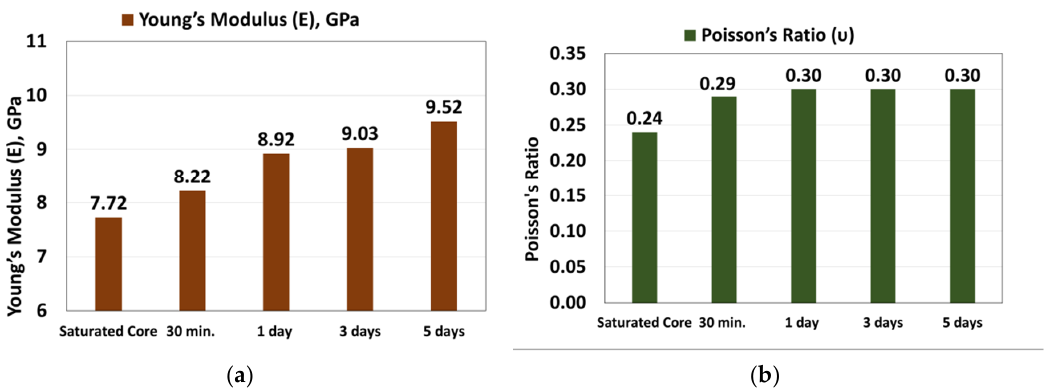
Figure 4. Exposure time effect on ( a ) Young`s modulus and ( b ) Poisson’s ratio.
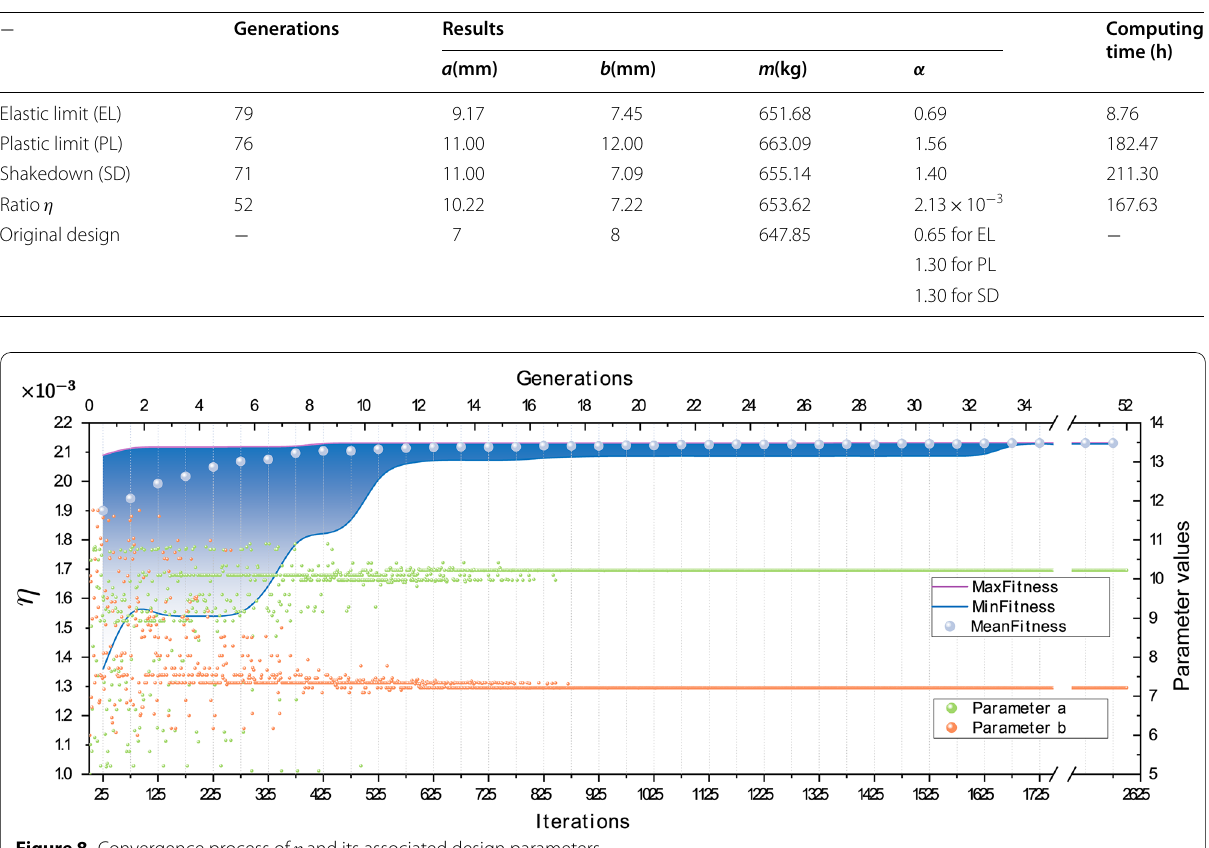
Figure 8 Convergence process of η and its associated design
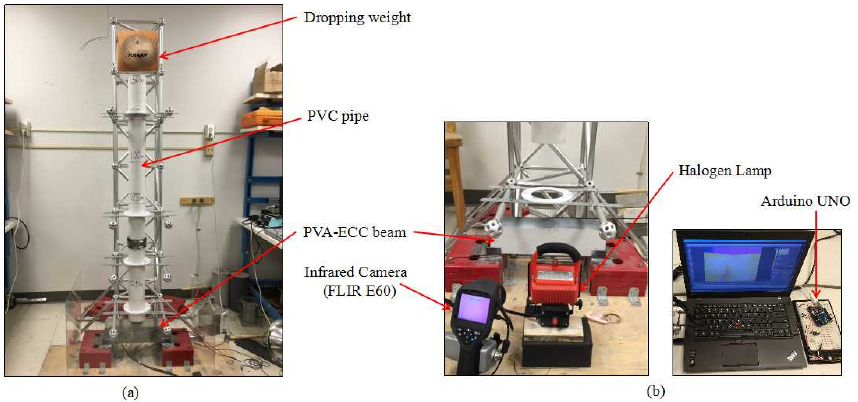
Figure 2. Impact experimental setup ( a ) test setup; ( b ) data acquisition system. (PVC: polyvinyl chloride; PVA ‐ ECC: polyvinyl alcohol fiber reinforced engineering cementitious composite).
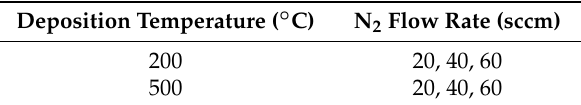
Table 1. Deposition parameters of Ti-Al-N coatings at various process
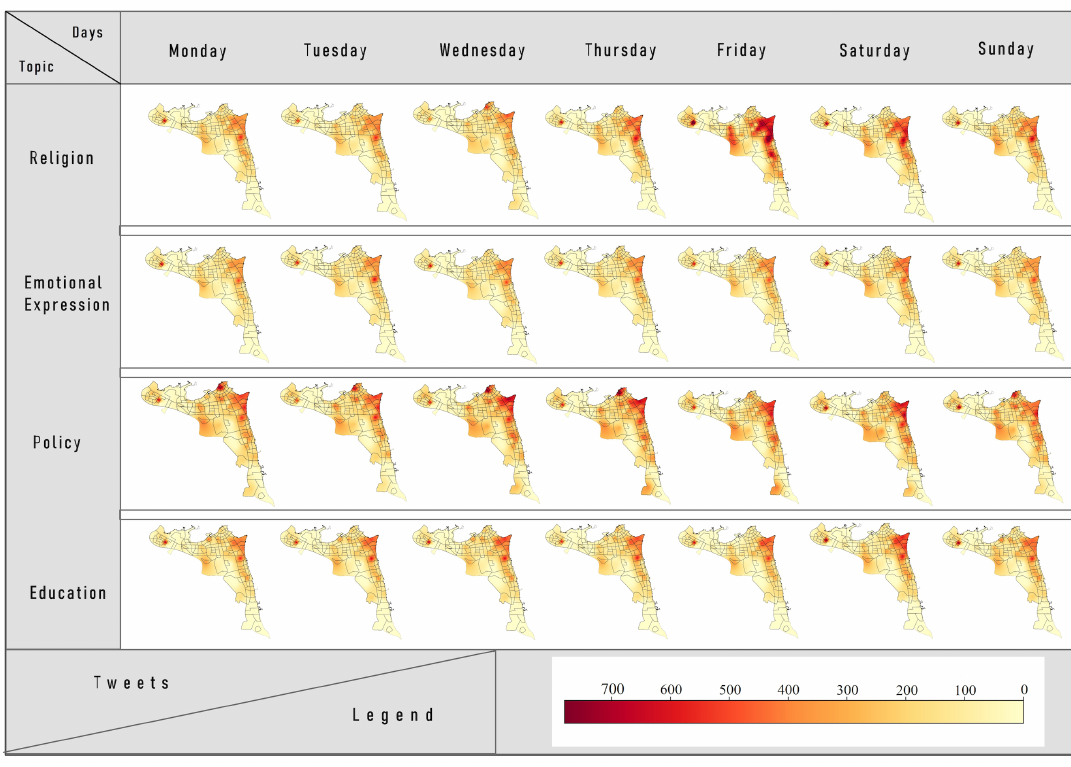
Figure 10. The spatial distribution of top topics of interest across week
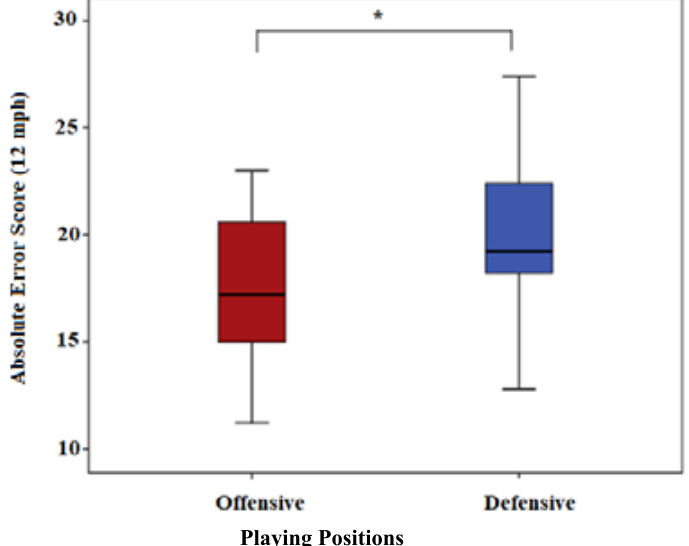
Figure 3. Comparison of Absolute Error Scores (12 mph) of players according to playing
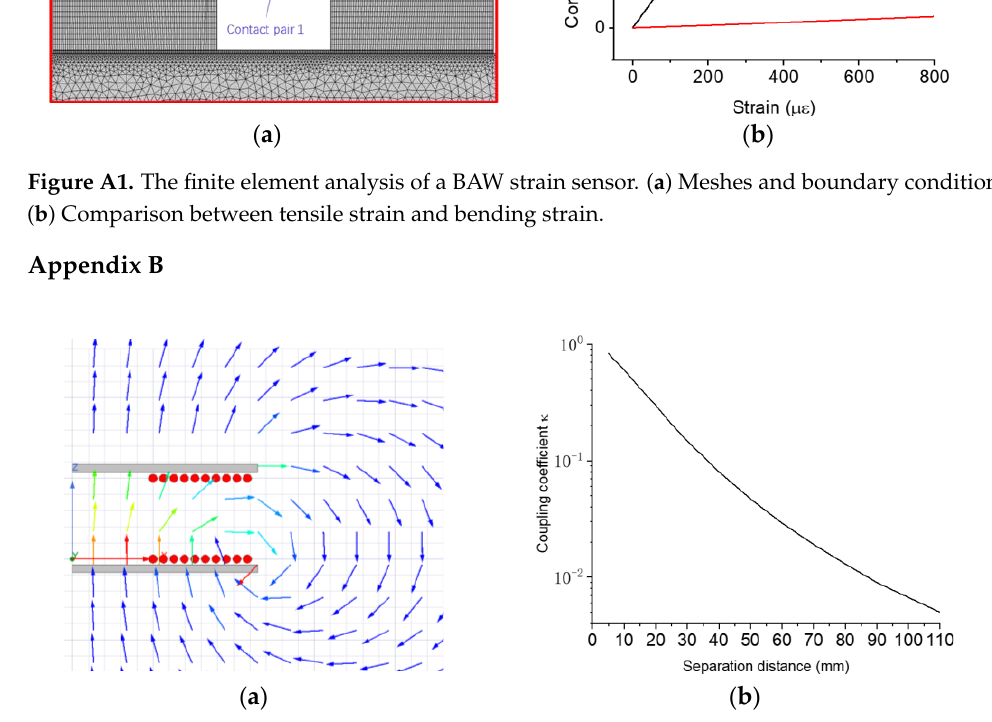
Figure A2. The numerical simulation of inductive coils. The software for FEM is ANSYS 2022. ( a ) A two-dimensional numerical model of two inductively coupled coils. The dimension of each coil is similar to the coil in the experiment. The colored arrows show the direction and strength of magnetic field intensity. The inductance of a simulated coil is 6.4 μH, which matches the measured inductance of coils. ( b ) The relationship between the coupling coefficient and the separation distance.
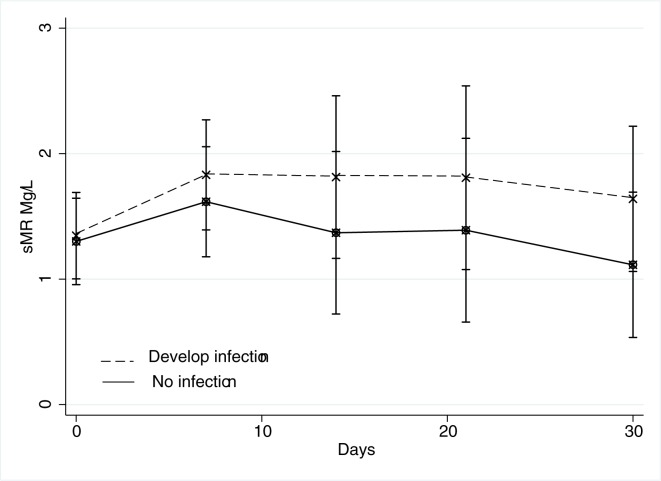
sMR in AH patients by infection.sMR levels in Alcoholic hepatitis patients during the 30-day follow-up allocated by patients who later developed infection n = 8 and patients who did not n = 42. (p = 0.07, repeated measures ANOVA).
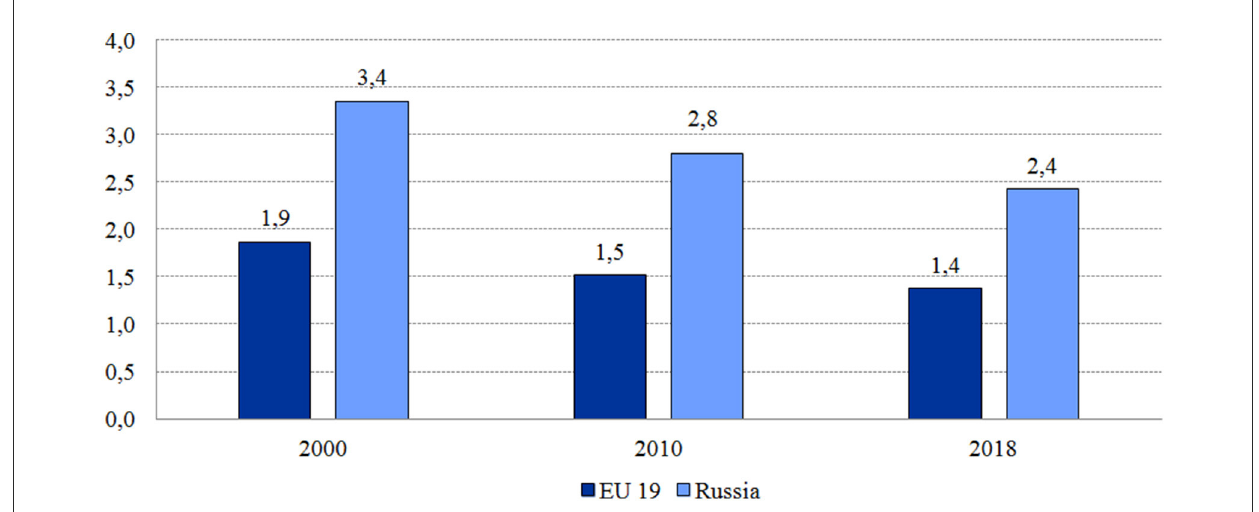
FIGURE3 Number of hospital bed-days per person in Russia and the EU average. Source :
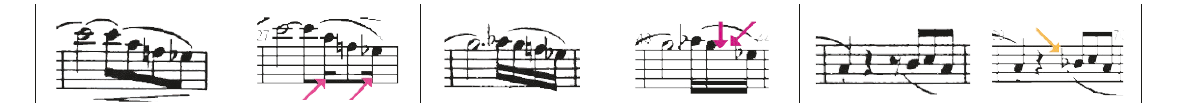
Figure 1: Examples of recognition errors provided by a commercial software [4] . On the left-hand side of each column, the original bar, on the right-hand side, the recognition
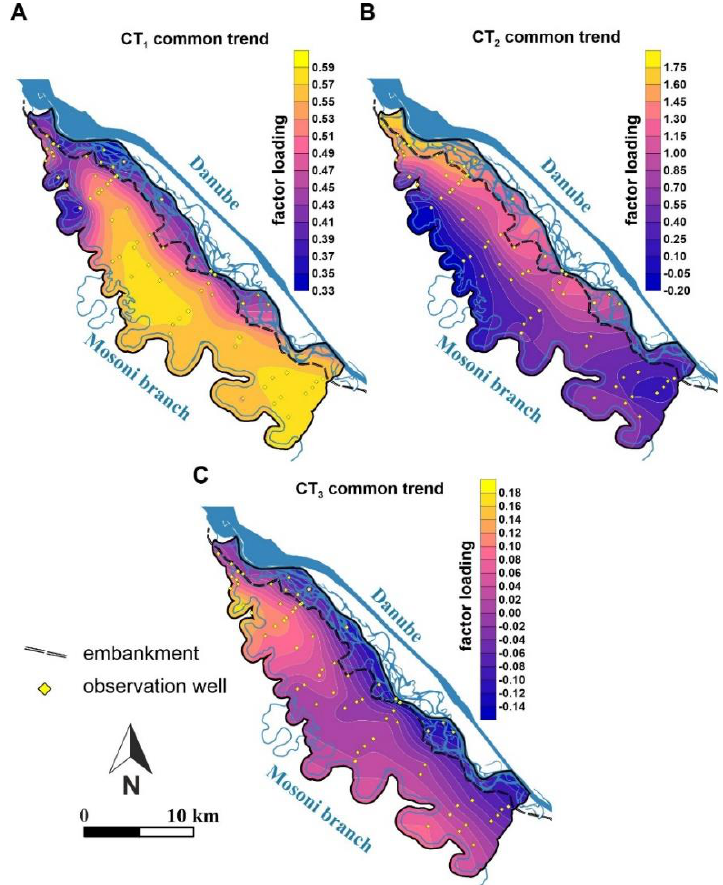
Figure 4. Spatial distribution of the loadings of common trends (CT 1 , CT 2 , and CT 3 ) determined for the investigated period.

▸ PROBLEM: Return the entries above exactly, skipping any images.

▸ SOLUTION FOR THIS TASK:
Figure 4. Exposure time effect on ( a ) Young`s modulus and ( b ) Poisson’s ratio.
Figure 8 Convergence process of η and its associated design
Figure 2. Impact experimental setup ( a ) test setup; ( b ) data acquisition system. (PVC: polyvinyl chloride; PVA ‐ ECC: polyvinyl alcohol fiber reinforced engineering cementitious composite).
Table 1. Deposition parameters of Ti-Al-N coatings at various process
Figure 10. The spatial distribution of top topics of interest across week
Figure 3. Comparison of Absolute Error Scores (12 mph) of players according to playing
Figure A2. The numerical simulation of inductive coils. The software for FEM is ANSYS 2022. ( a ) A two-dimensional numerical model of two inductively coupled coils. The dimension of each coil is similar to the coil in the experiment. The colored arrows show the direction and strength of magnetic field intensity. The inductance of a simulated coil is 6.4 μH, which matches the measured inductance of coils. ( b ) The relationship between the coupling coefficient and the separation distance.
sMR in AH patients by infection.sMR levels in Alcoholic hepatitis patients during the 30-day follow-up allocated by patients who later developed infection n = 8 and patients who did not n = 42. (p = 0.07, repeated measures ANOVA).
FIGURE3 Number of hospital bed-days per person in Russia and the EU average. Source :
Figure 1: Examples of recognition errors provided by a commercial software [4] . On the left-hand side of each column, the original bar, on the right-hand side, the recognition
Figure 4. Spatial distribution of the loadings of common trends (CT 1 , CT 2 , and CT 3 ) determined for the investigated period.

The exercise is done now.